At week 52, gosuranemab did not meet the primary endpoint of change from baseline in the PSPRS, showing no significant difference from placebo. The investigators noted that the safety results from the trial remained consistent with previous studies of gosuranemab.

Earlier this year at the 2019 International Congress of Parkinson’s Disease and Movement Disorders (MDS), September 22-26, in Nice, France, Biogen presented late-breaker data from the open-label, long-term study of gosuranemab in patients with PSP.² Results showed that gosuranemab appeared to be well tolerated with an acceptable safety profile. In this study, patients received gosuranemab (150, 700 or 2100 mg) or placebo every 4 weeks for 12 weeks. Forty-seven of the 48 patients enrolled were included in anadditional open-label study (NCT02658916) that spanned 24 months and assessed safety parameters such as SAEs, AEs, laboratory tests, and ECG data.

Of the 47 participants assessed, 30 reached more than 96 weeks of gosuranemab exposure, while the overall median exposure was 750 days. Only 1 participant did not experience an AE. Common AEs included falls (n = 34), urinary tract infection (n = 23), and contusion (n = 19).Among the 22 SAEs, 11 occurred in the gosuranemab 2100 mg dose group. The most common SAE was death, which occurred in 4 patients, all in the gosuranemab 2100 mg dose group.

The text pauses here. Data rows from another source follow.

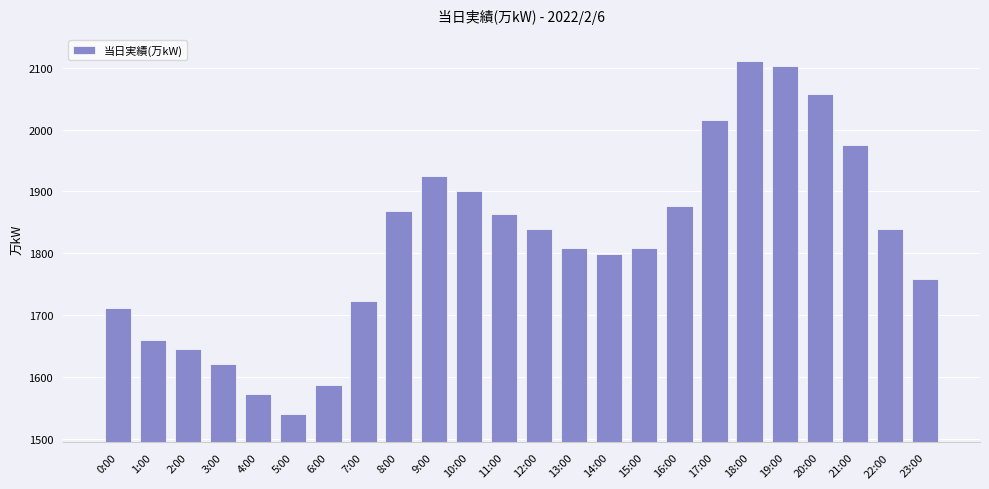

What is the approximate value at 23:00?

1759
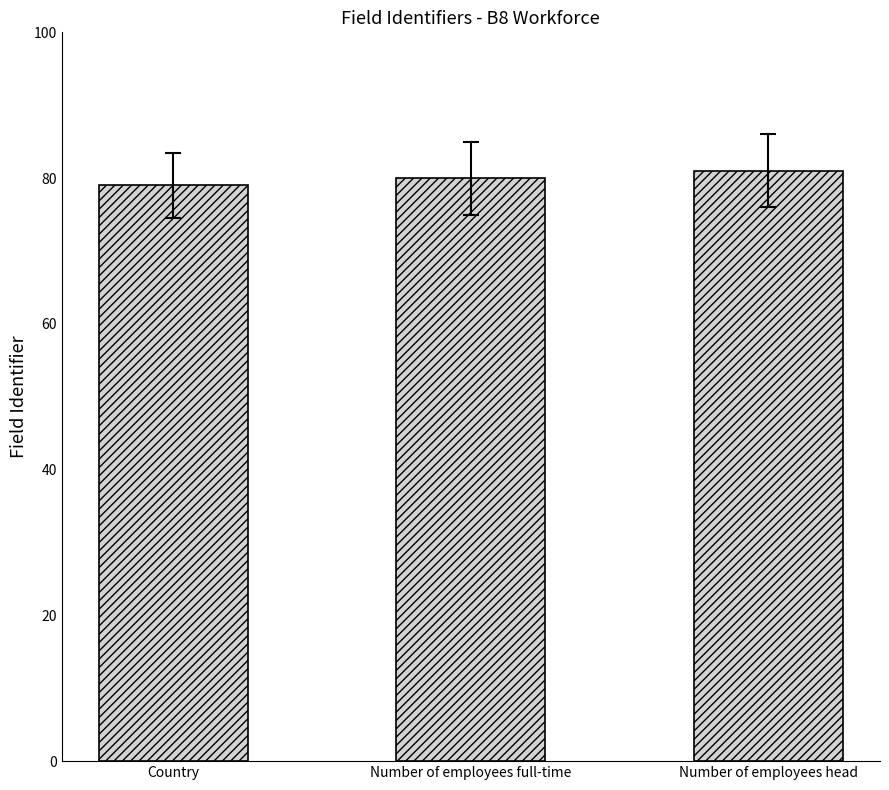

At which label is the value closest to 80?

Number of employees full-time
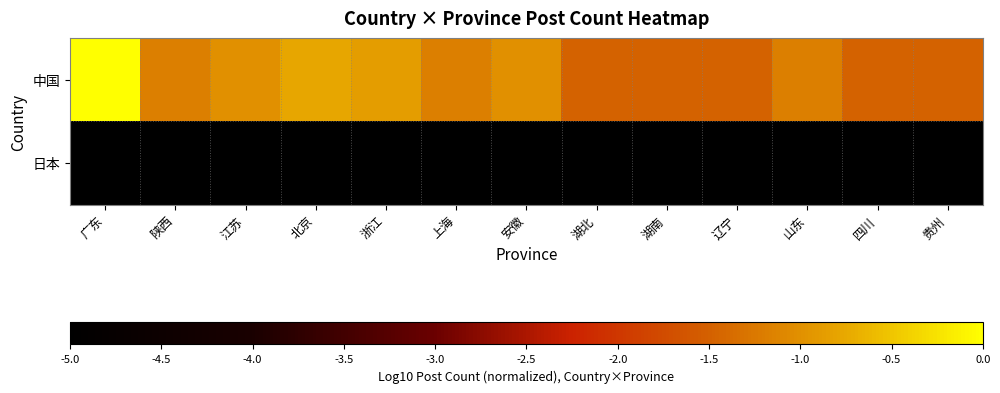

At how many categories does at least one series exceed -4?

13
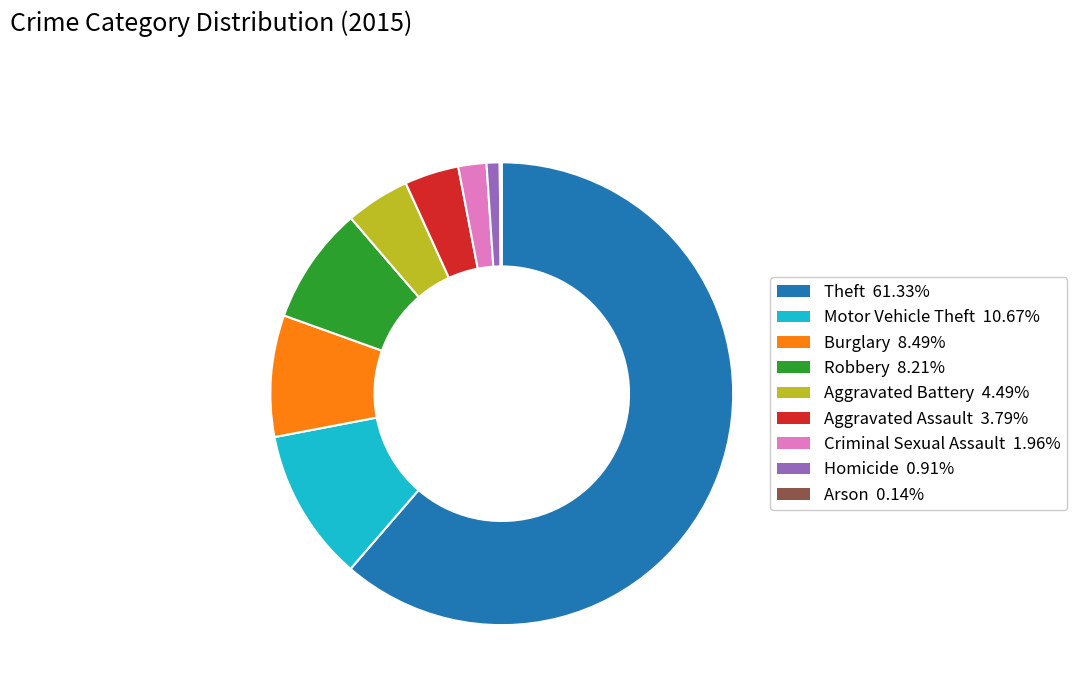

Does any single category account for the majority?

Yes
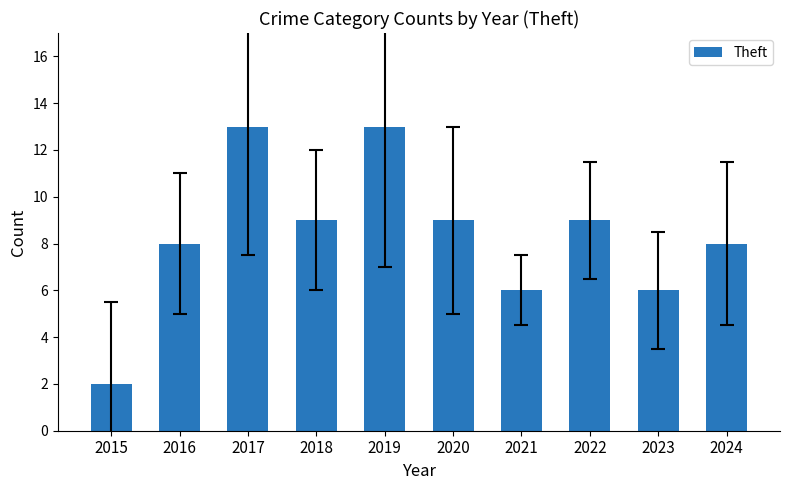

Is it true that the value at 2015 is 2?

True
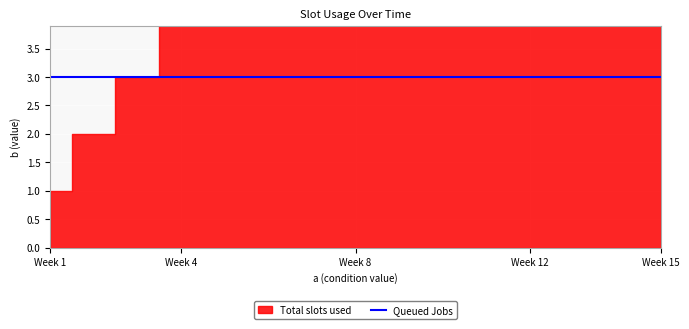

Reading right to left, extract all data points from this chart.

Total slots used: 15	14	13	12	11	10	9	8	7	6	5	4	3	2	1
Queued Jobs: 3	3	3	3	3	3	3	3	3	3	3	3	3	3	3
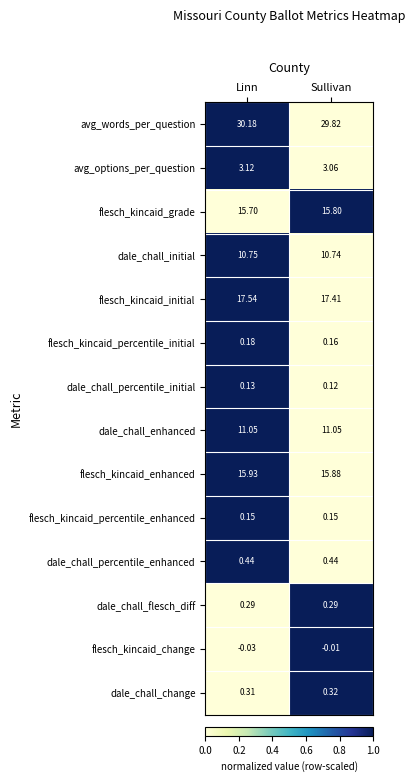

Which series changed the most between Linn and Sullivan?

avg_words_per_question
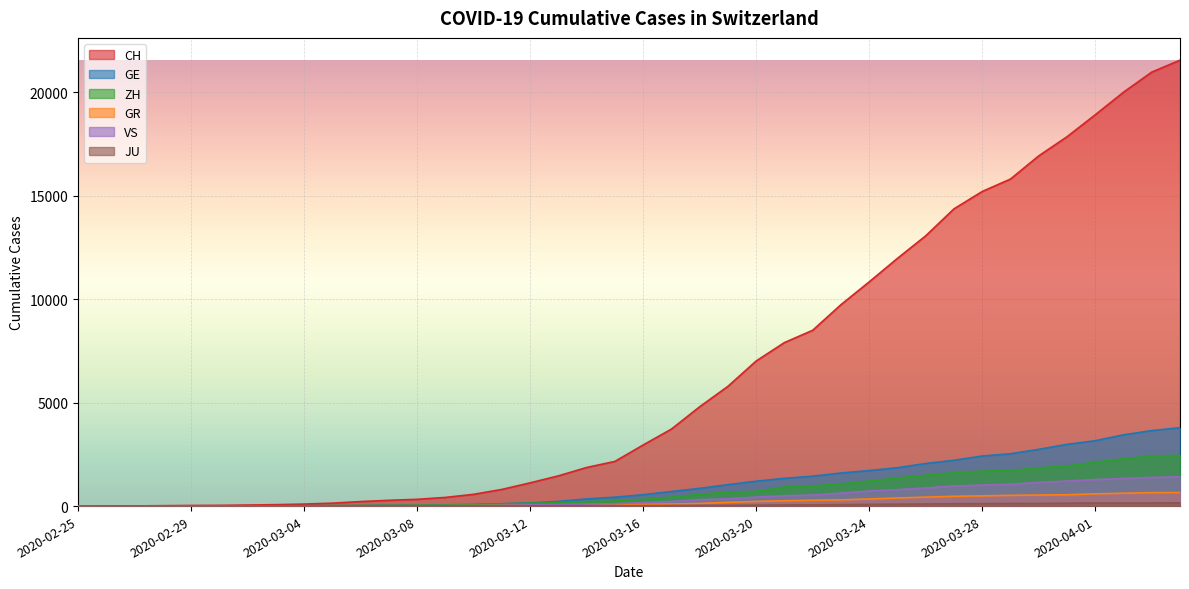

Which series has the widest spread of values?

CH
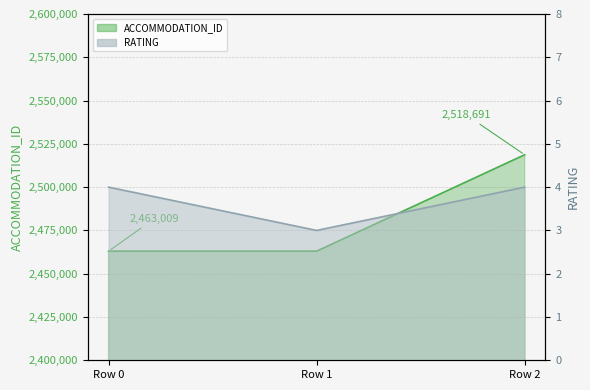

List the labels in order of RATING value, smallest first.

Row 1, Row 0, Row 2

Biogen still plans to continue its phase 2 TANGO study (NCT03352557) of gosuranemab for mild cognitive impairment due to Alzheimer disease (AD). The ongoing trial includes 654 participants, age 50 to 80, who will be randomly assigned to receive a low dose, medium dose, or high dose of gosuranemab every 4 weeks or placebo. In addition, some participants will Others will receive a low dose of gosuranemab every 12 weeks and a placebo dose at the 4-week dosing visits.

The randomized, double-blind, placebo controlled, parallel-group study will assess the safety, tolerability, and efficacy of gosuranemab. Patients will be assessed for change from baseline in Clinical Dementia Rating Scale — Sum of Boxes score to week 78.Additionally, patients will undergo physical exams, including electrocardiograms and blood tests through week 90. The trial, which began in May 2018, is expected to conclude in March 2024.

REFERENCES:

1. Biogen reports top-line results from phase 2 study in progressive supranuclear palsy [news release]. Cambridge, MA. Biogen. December 13, 2019. globenewswire.com/news-release/2019/12/13/1960373/0/en/Biogen-Reports-Top-Line-Results-from-Phase-2-Study-in-Progressive-Supranuclear-Palsy.html. Accessed: December 13, 2019.

2. Kuperman J, Boxer A, Grundman M, et al. Safety results of an open-label, long-term treatment study of gosuranemab (formerally BIIB092) in participants with PSP. Presented at: 2019 International Congress of Parkinson’s Disease and Movement Disorders. September 22-26, 2019; Nice, France. Abstract LBA 11.